We are expanding our work in two interesting directions:

  • Multiclass detection: Can LLMs distinguish different DGA families (e.g., Conficker vs. Matsnu)?
  • Robustness testing: How do they perform when benign domains resemble DGAs (such as “x1x2.com” or “fb-login.net”)?

This will help us understand whether LLMs can generalize beyond test datasets and into the complex battlefield of real-world DNS traffic.

Funding Acknowledgments

This research was supported in part by grant PID2023-151467OA-I00 (CRAPER), funded by MICIU/AEI/10.13039/501100011033 and by ERDF/EU, by grant TED2021-131115A-I00 (MIMFA), funded by MICIU/AEI/10.13039/501100011033 and by the European Union NextGenerationEU/PRTR, and the University of Zaragoza, by grant Proyecto Estratégico Ciberseguridad EINA UNIZAR, funded by the Spanish National Cybersecurity Institute (INCIBE) and the European Union NextGenerationEU/PRTR, by grant Programa de Proyectos Estratégicos de Grupos de Investigación (DisCo research group, ref. T21-23R), funded by the University, Industry and Innovation Department of the Aragonese Government, and by the RAPID project (Grant No. CS.007) financed by the Dutch Research Council (NWO).

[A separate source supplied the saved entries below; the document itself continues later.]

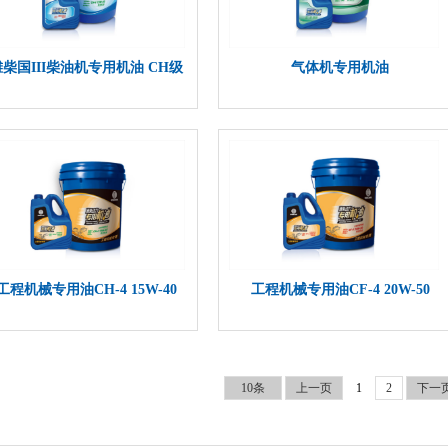
潍柴国III柴油机专用机油 CH级
气体机专用机油
详细介绍>>
详细介绍>>
工程机械专用油CH-4 15W-40
工程机械专用油CF-4 20W-50
10条
上一页
1
2
下一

And that’s all, folks! In this post, we’ve shared the highlights from our DIMVA 2025 poster on using LLMs to detect AGDs in a zero-shot environment. Our findings show that while LLMs can detect algorithmically generated domains with considerable accuracy (without the need for tuning), they also carry considerable risks: high levels of false positives, overconfidence errors, and sensitivity to indicator design. This means they are not yet ready for frontline deployment, but they are promising tools for experimentation, prototyping, and expanding the horizons of AI malware detection.

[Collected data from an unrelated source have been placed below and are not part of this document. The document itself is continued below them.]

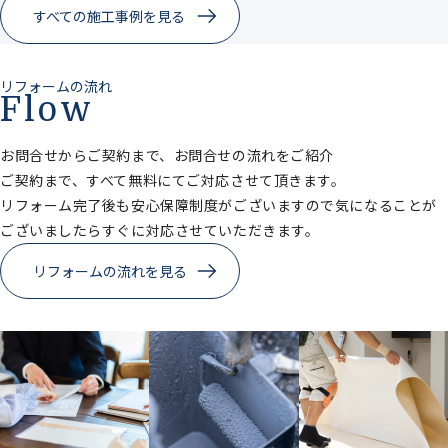
すべての施工事例を見る
リフォームの流れ
Flow
お問合せからご契約まで、お問合せの流れをご紹介
ご契約まで、すべて無料にてご対応させて頂きます。
リフォーム完了後も安心保障制度がございますので気になることが
ございましたらすぐに対応させていただきます。
リフォームの流れを見る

If you’re at DIMVA 2025, visit our poster for a chat! And if you’re curious to dig deeper, we invite you to read the full article. We hope this work will spur further research on integrating general-purpose LLMs into cybersecurity processes, in a responsible and rigorous manner. Thanks for reading!


Declaration of Generative AI Technologies in the Writing Process

During the preparation of this post, the author used ChatGPT (GPT4-o model) to improve readability and language. After using this tool, the author reviewed and edited the content as necessary and takes full responsibility for the content of this publication.